Он работает как для сгруппированных, так и для негруппированных данных и принимает дополнительные графические параметры:

marginal_plot(x = iris$Sepal.Width, y = iris$Sepal.Length)

enter image description here

marginal_plot(x = Sepal.Width, y = Sepal.Length, group = Species, data = iris, bw = "nrd", lm_formula = NULL, xlab = "Sepal width", ylab = "Sepal length", pch = 15, cex = 0.5)

enter image description here

я нашел пакет (ggpubr), который, кажется, работает очень хорошо для этой проблемы и рассматривает несколько возможностей для отображения данных.

ссылка на пакет здесь и этой ссылке вы найдете хороший учебник, чтобы использовать его. Для полноты картины я прилагаю один из приведенных мною примеров.

я сначала установил пакет (он требует devtools)

if(!require(devtools)) install.packages("devtools")
devtools::install_github("kassambara/ggpubr")

для конкретного примера отображения различные гистограммы для разных групп, он упоминает в связи с ggExtra: "одно ограничение ggExtra это то, что он не может справиться с несколькими группами в диаграмме рассеяния и маргинальных участков.
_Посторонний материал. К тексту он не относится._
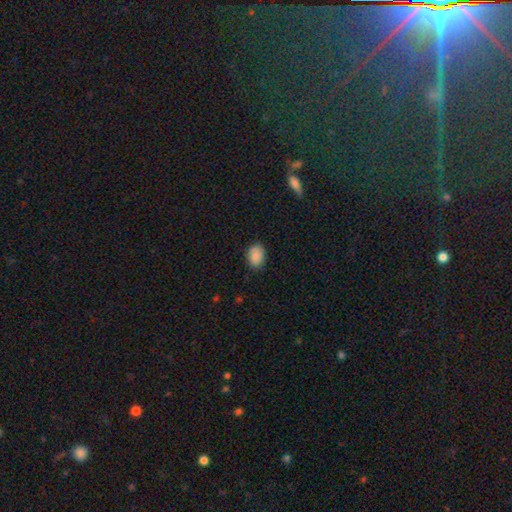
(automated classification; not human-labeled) Morphology: type=smooth (88%); roundness=in between (79%); merging=none (84%).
В приведенном ниже коде R мы предоставляем решение с использованием cowplot пакета."В моем случае, мне пришлось установить последний пакет:

install.packages("cowplot")

и я последовал этому фрагменту кода:

# Scatter plot colored by groups ("Species")
sp <- ggscatter(iris, x = "Sepal.Length", y = "Sepal.Width",
            color = "Species", palette = "jco",
            size = 3, alpha = 0.6)+
border()                                         
# Marginal density plot of x (top panel) and y (right panel)
xplot <- ggdensity(iris, "Sepal.Length", fill = "Species",
               palette = "jco")
yplot <- ggdensity(iris, "Sepal.Width", fill = "Species", 
               palette = "jco")+
rotate()
# Cleaning the plots
sp <- sp + rremove("legend")
yplot <- yplot + clean_theme() + rremove("legend") 
xplot <- xplot + clean_theme() + rremove("legend")
# Arranging the plot using cowplot
library(cowplot)
plot_grid(xplot, NULL, sp, yplot, ncol = 2, align = "hv", 
      rel_widths = c(2, 1), rel_heights = c(1, 2))
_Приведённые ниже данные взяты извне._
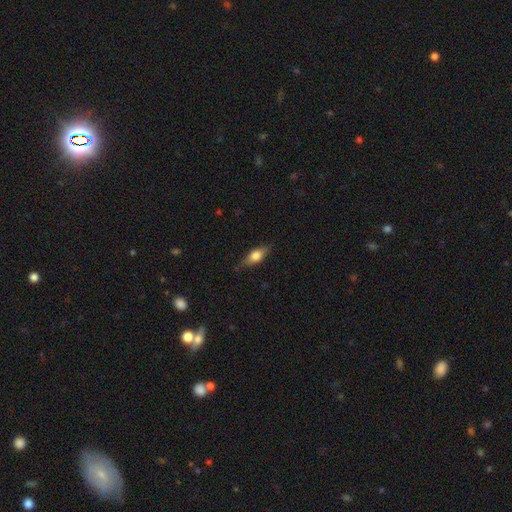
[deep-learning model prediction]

который отлично работал для меня:

Iris установить маргинальные гистограммы рассеивания

enter image description here

вы можете легко создавать привлекательные диаграммы рассеяния с маргинальными гистограммами, используя ggstatsplot (Он также будет соответствовать и описывать модель):

data(iris)

library(ggstatsplot)

ggscatterstats(
  data = iris,                                          
  x = Sepal.Length,                                                  
  y = Sepal.Width,
  xlab = "Sepal Length",
  ylab = "Sepal Width",
  marginal = TRUE,
  marginal.type = "histogram",
  centrality.para = "mean",
  margins = "both",
  title = "Relationship between Sepal Length and Sepal Width",
  messages = FALSE
)

enter image description here

или немного более привлекательным (по умолчанию) ggpubr:

devtools::install_github("kassambara/ggpubr")
library(ggpubr)

ggscatterhist(
  iris, x = "Sepal.Length", y = "Sepal.Width",
  color = "Species", # comment out this and last line to remove the split by species
  margin.plot = "histogram", # I'd suggest removing this line to get density plots
  margin.params = list(fill = "Species", color = "black", size = 0.2)
)

enter image description here

обновление:

как предложил @aickley я использовал версию развития для создания сюжета.